Yesterday, the first revision to second quarter GDP here in the US printed and while I thought it would show a revision to -1.5% from -1%, it did not. It printed as unchanged at -1%. I don’t see the economy that strong, do you? I mean -1% is still a negative growth number, but it just feels to me like it’s weaker than that… You have to recall back to the months in the second, we were still booking some HUGE unemployment numbers each month, and the ISM Manufacturing Index was below 45, which you may recall 50 being the line in the sand to indicate expansion or contraction… But, I guess that’s what the government says GDP was, and you know me, whatever the government says I go right along with all the time…. NOT! Geez Louise… In my mind, would be a crime to do that!

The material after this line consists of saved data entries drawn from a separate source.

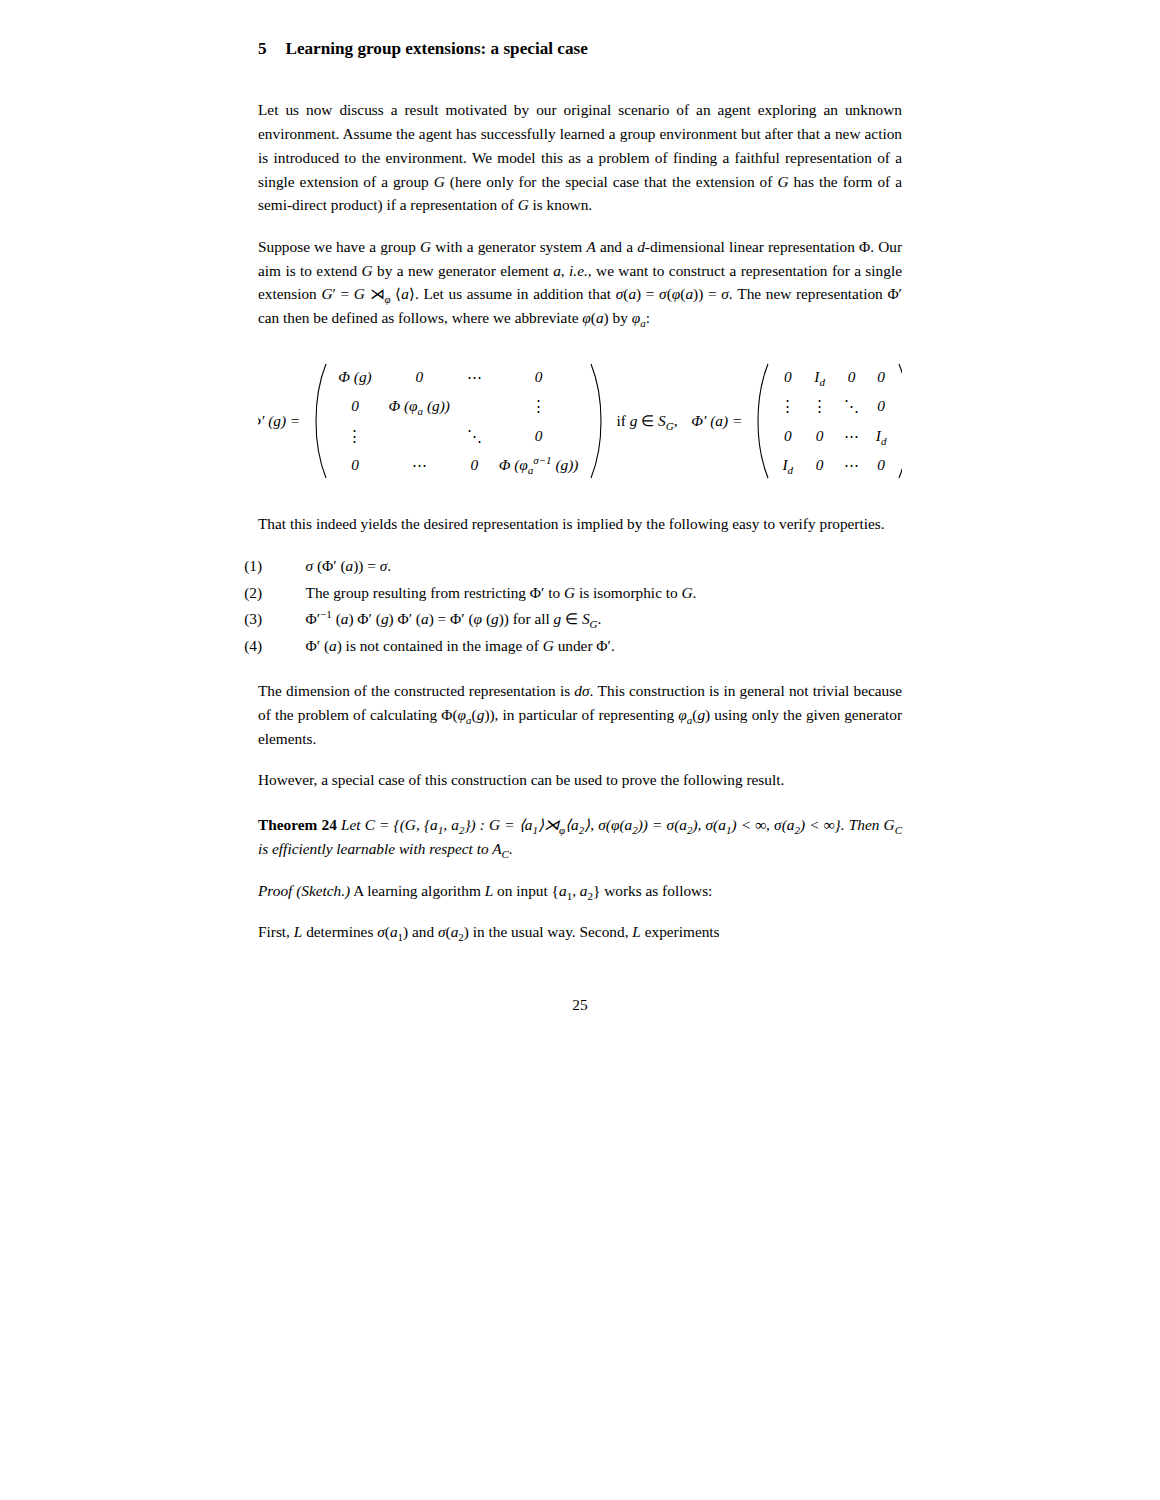5 Learning group extensions: a special case
Let us now discuss a result motivated by our original scenario of an agent exploring an unknown environment. Assume the agent has successfully learned a group environment but after that a new action is introduced to the environment. We model this as a problem of finding a faithful representation of a single extension of a group G (here only for the special case that the extension of G has the form of a semi-direct product) if a representation of G is known.
Suppose we have a group G with a generator system A and a d-dimensional linear representation Φ. Our aim is to extend G by a new generator element a, i.e., we want to construct a representation for a single extension G′ = G ⋊φ ⟨a⟩. Let us assume in addition that σ(a) = σ(φ(a)) = σ. The new representation Φ′ can then be defined as follows, where we abbreviate φ(a) by φa:
Φ′ (g) =
| Φ ( g ) | 0 | ⋯ | 0 |
| 0 | Φ ( φ a ( g )) | | ⋮ |
| ⋮ | | ⋱ | 0 |
| 0 | ⋯ | 0 | Φ ( φ a σ−1 ( g )) |
if g ∈ SG, Φ′ (a) =
| 0 | I d | 0 | 0 |
| ⋮ | ⋮ | ⋱ | 0 |
| 0 | 0 | ⋯ | I d |
| I d | 0 | ⋯ | 0 |
That this indeed yields the desired representation is implied by the following easy to verify properties.
(1) σ (Φ′ (a)) = σ.
(2) The group resulting from restricting Φ′ to G is isomorphic to G.
(3) Φ′−1 (a) Φ′ (g) Φ′ (a) = Φ′ (φ (g)) for all g ∈ SG.
(4) Φ′ (a) is not contained in the image of G under Φ′.
The dimension of the constructed representation is dσ. This construction is in general not trivial because of the problem of calculating Φ(φa(g)), in particular of representing φa(g) using only the given generator elements.
However, a special case of this construction can be used to prove the following result.
Theorem 24 Let C = {(G, {a1, a2}) : G = ⟨a1⟩⋊φ⟨a2⟩, σ(φ(a2)) = σ(a2), σ(a1) < ∞, σ(a2) < ∞}. Then GC is efficiently learnable with respect to AC.
Proof (Sketch.) A learning algorithm L on input {a1, a2} works as follows:
First, L determines σ(a1) and σ(a2) in the usual way. Second, L experiments
25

The weekly Initial Jobless Claims hit 570,000 last week, with the previous week revised up to 580,000… So… The Bureau of Labor Statistics (BLS) may tell us next Friday that job losses continue to fall. They lie! Just do the calculations of the Weekly Initial Jobless Claims…
OK, today, to end the week, we get two of my fave reports… Personal Income and Spending. I saw a report that was calling for stronger personal spending, because of the “cash for clunkers” program. Well, let’s hope that’s the only reason spending is forecast to be higher than income once again! You may recall that in July, we saw personal income fall -1.3%, while spending rose 0.4%. That’s not good folks, and part of the reason we’re in this mess today!
Before I head to the Big Finish… I wanted to share this story with you… In the last month, Sweden introduced negative interest rates on deposits, to spur banks to lend more. I wonder how that’s working for them? Apparently, other central bankers are watching this to see how it works out. You see, they would follow this lead by Sweden, in a heartbeat if it meant they had a “tool” to remove the monetary medicine that central banks have given to the patients for a year now.